==== Information ====
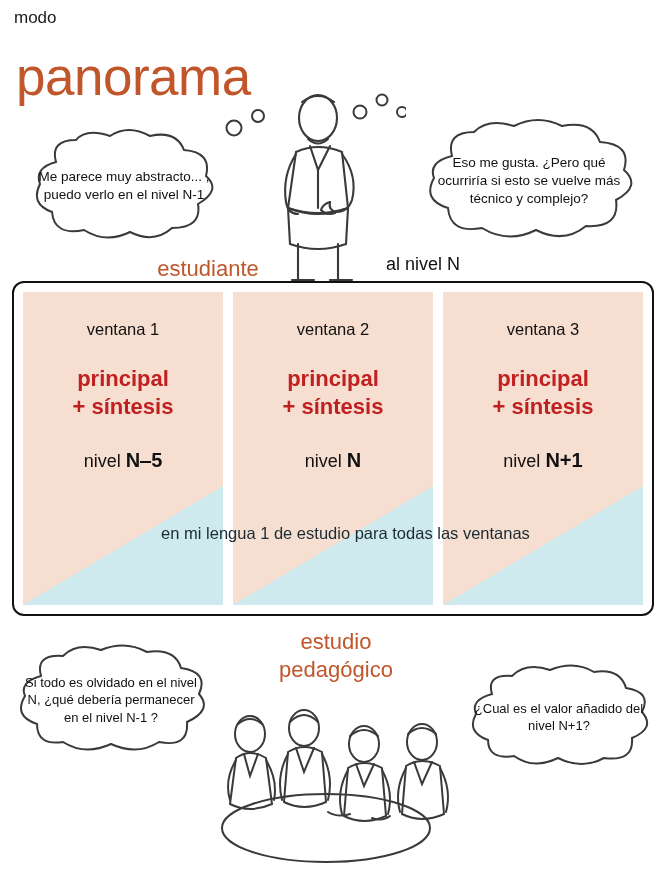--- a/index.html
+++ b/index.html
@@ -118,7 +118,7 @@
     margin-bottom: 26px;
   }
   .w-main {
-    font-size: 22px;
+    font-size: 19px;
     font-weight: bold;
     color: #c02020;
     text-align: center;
====
Task description: Would you filter the records and copy each line that contains the word "font"?

Solution to the problem:
-    font-size: 22px;
+    font-size: 19px;
     font-weight: bold;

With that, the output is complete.